[Text start]

There's no hiding it for Diane Richardson and the Towson women's basketball team heading into the 2019-20 season: there is going to be a target on the Tigers' back.

Winning the Colonial Athletic Association championship and going to the NCAA Tournament for the first time in program history will do a lot of things for a team. It creates a buzz and high expectations entering the next season.

But it also means the Tigers (20-13 overall, 11-7 in the CAA last year) are going to get the best out of all their opponents, no matter who they are and what they're predicted to do this year.

"I'm more concerned about us and stepping up our game,” said Richardson, who is entering her third season as head coach. "We were champions last year, but we're going to have a target on our back. We've got to just worry about us getting better and making each other great.”

In terms of the Tigers' roster, there's a lot to look forward to as far as depth. The majority of the players from last year's NCAA Tournament team are back. That includes senior guard Nukiya Mayo, who averaged 12.9 points last year and was named the CAA Tournament's Most Outstanding Player after scoring 20 points and seven rebounds in the championship game against No. 2 seed Drexel, and redshirt junior Kionna Jeter, who led the team with 17.9 points per game and was a first-team All-CAA selection.

"You know Kionna is going to do her thing,” Richardson said with a laugh. "So she's really excited about that.”

But there is also a mix of younger players this year, and Richardson is looking forward to seeing them grow on and off the court. Sophomore guard Shavonne Smith, who appeared in 16 games for the Tigers as a freshman, was a player Richardson highlighted as putting in a lot of work to become a more vital piece of the team.

"She's going to do well for us, too,” Richardson said. "They've been working on their game over the summer. We're also going to see [senior] Ryan Holder a lot, too. She's just that glue kind of player.”

Towson's first regular-season game will be against Penn State at SECU Arena Nov. 5, which Richardson said will be a good test to see how far along her team is to start the year.

[Text end]
[Data listing start]

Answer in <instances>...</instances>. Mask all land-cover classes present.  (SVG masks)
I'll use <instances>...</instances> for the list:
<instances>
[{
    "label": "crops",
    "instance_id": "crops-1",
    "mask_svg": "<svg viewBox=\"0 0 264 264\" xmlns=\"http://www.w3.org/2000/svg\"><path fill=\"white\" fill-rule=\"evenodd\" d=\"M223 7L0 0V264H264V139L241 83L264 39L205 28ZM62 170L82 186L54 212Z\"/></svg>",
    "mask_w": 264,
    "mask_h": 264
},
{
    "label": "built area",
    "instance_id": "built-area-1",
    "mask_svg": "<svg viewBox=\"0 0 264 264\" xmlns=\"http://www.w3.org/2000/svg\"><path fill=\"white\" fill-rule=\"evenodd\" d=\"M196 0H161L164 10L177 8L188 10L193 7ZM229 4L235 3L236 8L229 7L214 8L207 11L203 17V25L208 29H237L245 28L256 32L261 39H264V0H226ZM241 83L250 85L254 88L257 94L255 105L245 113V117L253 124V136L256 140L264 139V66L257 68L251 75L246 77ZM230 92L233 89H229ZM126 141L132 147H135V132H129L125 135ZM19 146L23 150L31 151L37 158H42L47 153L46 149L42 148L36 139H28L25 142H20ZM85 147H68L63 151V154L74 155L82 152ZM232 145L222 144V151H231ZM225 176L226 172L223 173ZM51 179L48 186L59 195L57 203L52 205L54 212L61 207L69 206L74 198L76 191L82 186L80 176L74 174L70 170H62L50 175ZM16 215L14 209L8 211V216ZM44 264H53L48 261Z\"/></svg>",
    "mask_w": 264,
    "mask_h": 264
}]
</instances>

[Data listing end]

:: Written exercise A ::
List every Towson player named in the Towson basketball article.
:: Written exercise B ::
Pick up the Towson basketball article after its last sentence and carry it forward.

:: Result A ::
Nukiya Mayo, Kionna Jeter, Shavonne Smith, Ryan Holder

:: Result B ::
"We've got to play the best to be the best,” Richardson said. "I want us to be challenged so that when we get to the conference [play] we'll be used to it already, because we've got a challenging conference. Starting out with Penn State is going to be tough. It'll show us where we are at that point.”

When the Tigers ended their postseason run with a loss to UConn in the NCAA Tournament's first round last March, the first thing they wanted to do was find a way back next year. Now, next year is here, and they know what needs to be done to make that goal a reality. The only thing left to do now is go out and do it.

"I have this saying that if you can make a million once, you know how to get back to it,” Richardson said. "It's the same thing with basketball. It's hard to get there because you're putting in a lot of work and it took us more than a year to get there, but we know that path already and you know it's going to take what you gave last time and more to get back.”


Forward Chance Graham is back for her senior campaign with the Eagles, and she is looking to lead the team to a deep run in the MEAC tournament after a second-round loss to Bethune-Cookman last March.

The 2018-19 season was another dominant one for Graham. The Upper Marlboro, Md., native won the MEAC Defensive Player of the Year award and was a second-team All-MEAC selection. She started in all 30 games and averaged 14.5 points and a MEAC-best 11.4 rebounds.

In addition to Graham, the Eagles also have senior forward Oluwadamilola Oloyede to help lead a young squad with nine underclassmen. Oloyede led the team in shooting percentage (44.4 percent) while grabbing 102 rebounds last year.


The Greyhounds struggled throughout the 2018-19 season, but winning three of their last four and advancing to the second round of the Patriot League tournament was a solid way for longtime coach Joe Logan's team to wrap up the season.

Entering the 2019-20 season, Loyola is led by junior forward Isabella Therien. Though she missed the final nine games of the season with an injury, the former Patriot League Rookie of the Year led the team with 14.3 points per game and was second on the team in rebounds (5.6). Other key returners include sophomore wing Taleah Dixon (9.7 points) and junior forward Delaney Connolly (9.1).

The start of the season will not be easy for the Greyhounds, who have Notre Dame, Northwestern and Maryland on their early-season schedule. But with seven upperclassmen on the roster, Loyola's experience should help the Greyhounds in conference play.


Losing a player like Adre'onia Coleman, who averaged a team-high 16.3 points and totaled 505 points last season, to graduation is a tough task for any team to handle, but the Bears still have a number of players on the roster who could help Morgan State take a step forward in the MEAC.

One of those players is sophomore Ashia McCalla, who averaged 10 points last year and had a season-high 18 points against Delaware State. McCalla, a Greenbelt, Md., native and Eleanor Roosevelt High graduate, made seven starts last year but should be in the starting lineup more consistently this year.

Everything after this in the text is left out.